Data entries
**********

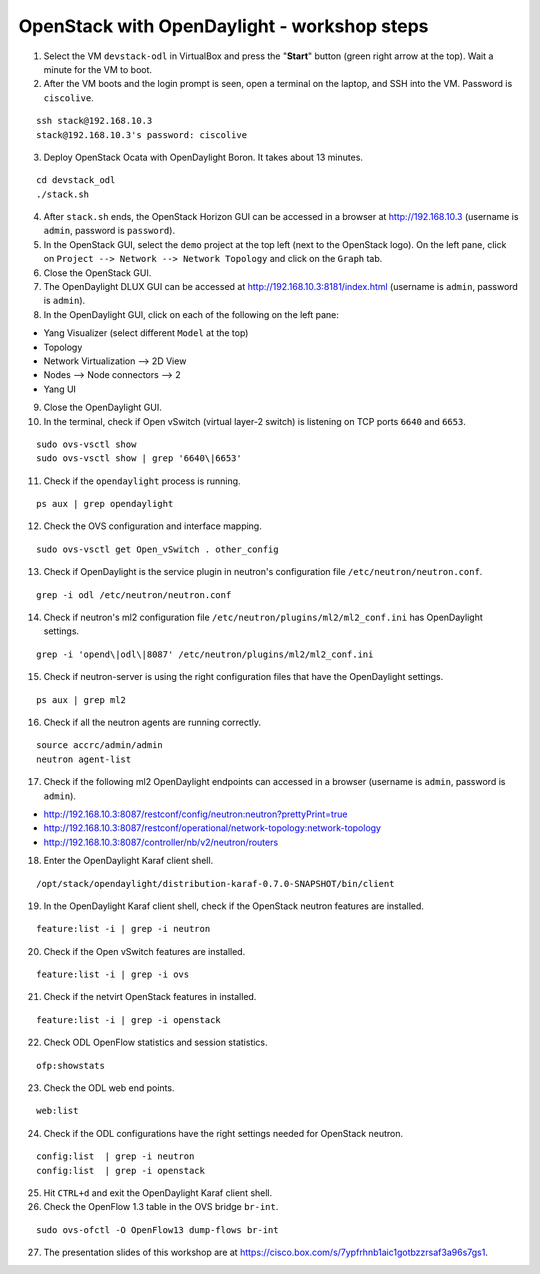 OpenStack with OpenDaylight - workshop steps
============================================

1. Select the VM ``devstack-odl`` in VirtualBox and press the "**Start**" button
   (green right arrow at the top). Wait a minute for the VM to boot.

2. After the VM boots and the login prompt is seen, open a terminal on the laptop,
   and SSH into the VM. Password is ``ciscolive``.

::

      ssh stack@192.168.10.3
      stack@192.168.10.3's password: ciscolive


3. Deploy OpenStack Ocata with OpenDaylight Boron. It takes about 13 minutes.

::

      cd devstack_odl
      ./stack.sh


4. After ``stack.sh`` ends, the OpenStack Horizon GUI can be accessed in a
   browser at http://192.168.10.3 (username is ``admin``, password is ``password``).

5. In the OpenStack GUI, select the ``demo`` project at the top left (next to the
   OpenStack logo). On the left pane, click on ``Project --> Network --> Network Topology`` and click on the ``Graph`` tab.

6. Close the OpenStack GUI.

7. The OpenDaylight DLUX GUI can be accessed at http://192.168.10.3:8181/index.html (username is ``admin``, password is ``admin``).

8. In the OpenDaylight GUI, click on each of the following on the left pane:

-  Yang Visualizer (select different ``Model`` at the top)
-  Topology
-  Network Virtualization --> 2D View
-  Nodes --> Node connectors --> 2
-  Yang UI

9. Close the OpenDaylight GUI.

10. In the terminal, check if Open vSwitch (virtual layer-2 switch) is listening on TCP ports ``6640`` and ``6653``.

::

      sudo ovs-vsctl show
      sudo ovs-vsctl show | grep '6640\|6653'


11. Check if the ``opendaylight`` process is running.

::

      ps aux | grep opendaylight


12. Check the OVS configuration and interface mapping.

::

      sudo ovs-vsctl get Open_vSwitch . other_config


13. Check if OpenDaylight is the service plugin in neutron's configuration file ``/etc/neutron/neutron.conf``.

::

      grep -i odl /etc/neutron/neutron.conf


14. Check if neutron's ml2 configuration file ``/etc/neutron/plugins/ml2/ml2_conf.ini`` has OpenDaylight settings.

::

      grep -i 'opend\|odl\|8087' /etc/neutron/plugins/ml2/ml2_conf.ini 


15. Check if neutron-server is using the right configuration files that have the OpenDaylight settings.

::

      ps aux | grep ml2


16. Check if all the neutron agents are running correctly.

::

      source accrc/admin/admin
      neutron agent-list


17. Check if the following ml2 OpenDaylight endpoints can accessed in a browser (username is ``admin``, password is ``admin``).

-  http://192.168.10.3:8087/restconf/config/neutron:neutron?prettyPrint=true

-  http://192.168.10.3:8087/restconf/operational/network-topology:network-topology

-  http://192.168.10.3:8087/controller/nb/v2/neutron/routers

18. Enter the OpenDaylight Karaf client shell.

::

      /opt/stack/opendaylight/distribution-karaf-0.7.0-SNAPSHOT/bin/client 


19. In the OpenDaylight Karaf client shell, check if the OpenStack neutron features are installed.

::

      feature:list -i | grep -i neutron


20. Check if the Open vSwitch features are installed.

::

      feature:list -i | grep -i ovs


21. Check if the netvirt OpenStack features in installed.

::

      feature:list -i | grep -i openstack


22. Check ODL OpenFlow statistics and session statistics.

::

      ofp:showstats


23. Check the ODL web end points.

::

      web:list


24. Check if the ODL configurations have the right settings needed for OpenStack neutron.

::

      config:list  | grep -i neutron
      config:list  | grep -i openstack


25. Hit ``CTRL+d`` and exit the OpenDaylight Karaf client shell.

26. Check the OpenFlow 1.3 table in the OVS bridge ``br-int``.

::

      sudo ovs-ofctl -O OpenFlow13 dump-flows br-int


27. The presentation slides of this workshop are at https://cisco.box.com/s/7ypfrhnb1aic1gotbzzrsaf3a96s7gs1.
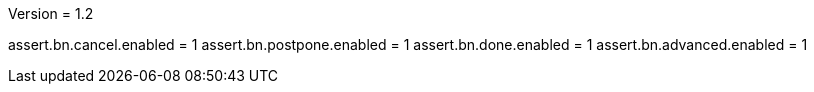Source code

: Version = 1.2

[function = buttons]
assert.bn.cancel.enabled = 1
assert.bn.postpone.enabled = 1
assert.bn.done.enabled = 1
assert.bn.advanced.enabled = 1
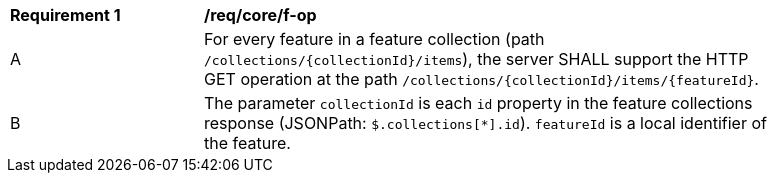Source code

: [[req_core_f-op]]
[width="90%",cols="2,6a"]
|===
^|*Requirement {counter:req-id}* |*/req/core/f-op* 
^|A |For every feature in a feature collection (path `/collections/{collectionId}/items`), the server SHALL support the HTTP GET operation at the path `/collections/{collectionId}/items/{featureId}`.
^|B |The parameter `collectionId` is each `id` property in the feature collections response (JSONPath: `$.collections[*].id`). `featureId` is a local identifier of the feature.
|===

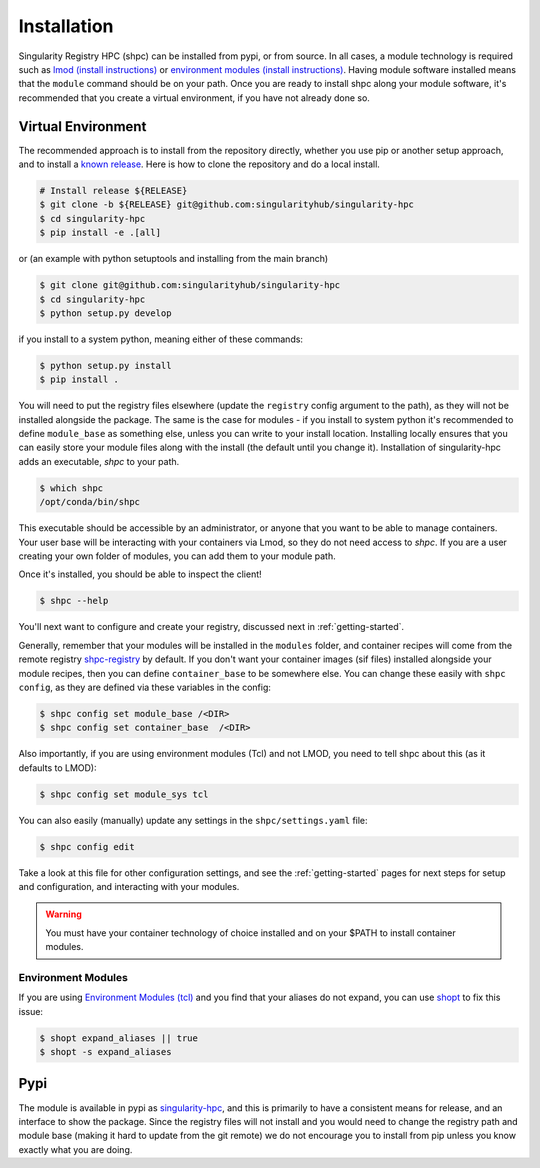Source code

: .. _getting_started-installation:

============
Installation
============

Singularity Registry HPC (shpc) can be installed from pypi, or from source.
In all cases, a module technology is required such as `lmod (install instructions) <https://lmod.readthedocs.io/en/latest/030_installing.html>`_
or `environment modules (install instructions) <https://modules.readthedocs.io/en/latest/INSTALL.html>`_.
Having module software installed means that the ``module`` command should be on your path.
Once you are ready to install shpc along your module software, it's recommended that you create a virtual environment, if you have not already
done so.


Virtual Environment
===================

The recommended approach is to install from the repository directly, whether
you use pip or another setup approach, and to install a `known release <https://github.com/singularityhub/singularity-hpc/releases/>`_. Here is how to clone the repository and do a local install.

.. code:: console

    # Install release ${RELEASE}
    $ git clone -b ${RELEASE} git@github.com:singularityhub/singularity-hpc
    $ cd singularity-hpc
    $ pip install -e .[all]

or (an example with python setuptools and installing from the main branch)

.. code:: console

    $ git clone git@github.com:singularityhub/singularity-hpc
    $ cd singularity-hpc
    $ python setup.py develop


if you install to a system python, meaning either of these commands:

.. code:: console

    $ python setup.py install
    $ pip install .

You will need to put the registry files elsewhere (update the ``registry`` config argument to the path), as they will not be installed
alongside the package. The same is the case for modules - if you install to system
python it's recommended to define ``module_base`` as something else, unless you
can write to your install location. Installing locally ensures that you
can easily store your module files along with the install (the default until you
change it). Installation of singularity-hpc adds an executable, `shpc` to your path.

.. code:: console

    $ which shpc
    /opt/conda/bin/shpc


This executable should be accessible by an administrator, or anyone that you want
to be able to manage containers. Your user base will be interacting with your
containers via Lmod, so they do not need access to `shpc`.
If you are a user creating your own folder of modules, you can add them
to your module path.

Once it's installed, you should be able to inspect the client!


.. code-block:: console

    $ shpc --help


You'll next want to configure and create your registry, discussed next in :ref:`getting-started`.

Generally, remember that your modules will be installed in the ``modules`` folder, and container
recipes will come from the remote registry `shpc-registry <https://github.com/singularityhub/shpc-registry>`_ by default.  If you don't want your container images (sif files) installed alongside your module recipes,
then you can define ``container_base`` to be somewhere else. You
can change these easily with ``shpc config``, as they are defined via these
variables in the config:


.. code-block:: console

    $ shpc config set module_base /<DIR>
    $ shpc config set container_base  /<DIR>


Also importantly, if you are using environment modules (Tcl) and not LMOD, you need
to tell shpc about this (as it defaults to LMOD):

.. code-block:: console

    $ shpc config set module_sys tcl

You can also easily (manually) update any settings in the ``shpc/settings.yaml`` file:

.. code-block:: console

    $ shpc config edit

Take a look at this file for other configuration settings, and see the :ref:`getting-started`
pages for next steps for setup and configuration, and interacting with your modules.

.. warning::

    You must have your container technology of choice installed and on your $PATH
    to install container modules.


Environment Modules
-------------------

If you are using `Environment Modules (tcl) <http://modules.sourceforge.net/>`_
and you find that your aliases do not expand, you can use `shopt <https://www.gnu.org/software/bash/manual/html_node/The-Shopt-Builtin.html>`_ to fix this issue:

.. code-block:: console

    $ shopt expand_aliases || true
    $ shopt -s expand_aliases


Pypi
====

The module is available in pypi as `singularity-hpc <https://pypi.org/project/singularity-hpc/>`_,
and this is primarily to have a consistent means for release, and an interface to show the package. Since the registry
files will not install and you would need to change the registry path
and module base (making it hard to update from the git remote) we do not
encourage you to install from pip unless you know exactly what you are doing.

**********

What is being asked
In the data above, retype exactly and only the lines between the one holding "stack@192.168.10.3's password: ciscolive" and the one holding "grep -i odl /etc/neutron/neutron.conf", inclusive.

Written response
      stack@192.168.10.3's password: ciscolive


3. Deploy OpenStack Ocata with OpenDaylight Boron. It takes about 13 minutes.

::

      cd devstack_odl
      ./stack.sh


4. After ``stack.sh`` ends, the OpenStack Horizon GUI can be accessed in a
   browser at http://192.168.10.3 (username is ``admin``, password is ``password``).

5. In the OpenStack GUI, select the ``demo`` project at the top left (next to the
   OpenStack logo). On the left pane, click on ``Project --> Network --> Network Topology`` and click on the ``Graph`` tab.

6. Close the OpenStack GUI.

7. The OpenDaylight DLUX GUI can be accessed at http://192.168.10.3:8181/index.html (username is ``admin``, password is ``admin``).

8. In the OpenDaylight GUI, click on each of the following on the left pane:

-  Yang Visualizer (select different ``Model`` at the top)
-  Topology
-  Network Virtualization --> 2D View
-  Nodes --> Node connectors --> 2
-  Yang UI

9. Close the OpenDaylight GUI.

10. In the terminal, check if Open vSwitch (virtual layer-2 switch) is listening on TCP ports ``6640`` and ``6653``.

::

      sudo ovs-vsctl show
      sudo ovs-vsctl show | grep '6640\|6653'


11. Check if the ``opendaylight`` process is running.

::

      ps aux | grep opendaylight


12. Check the OVS configuration and interface mapping.

::

      sudo ovs-vsctl get Open_vSwitch . other_config


13. Check if OpenDaylight is the service plugin in neutron's configuration file ``/etc/neutron/neutron.conf``.

::

      grep -i odl /etc/neutron/neutron.conf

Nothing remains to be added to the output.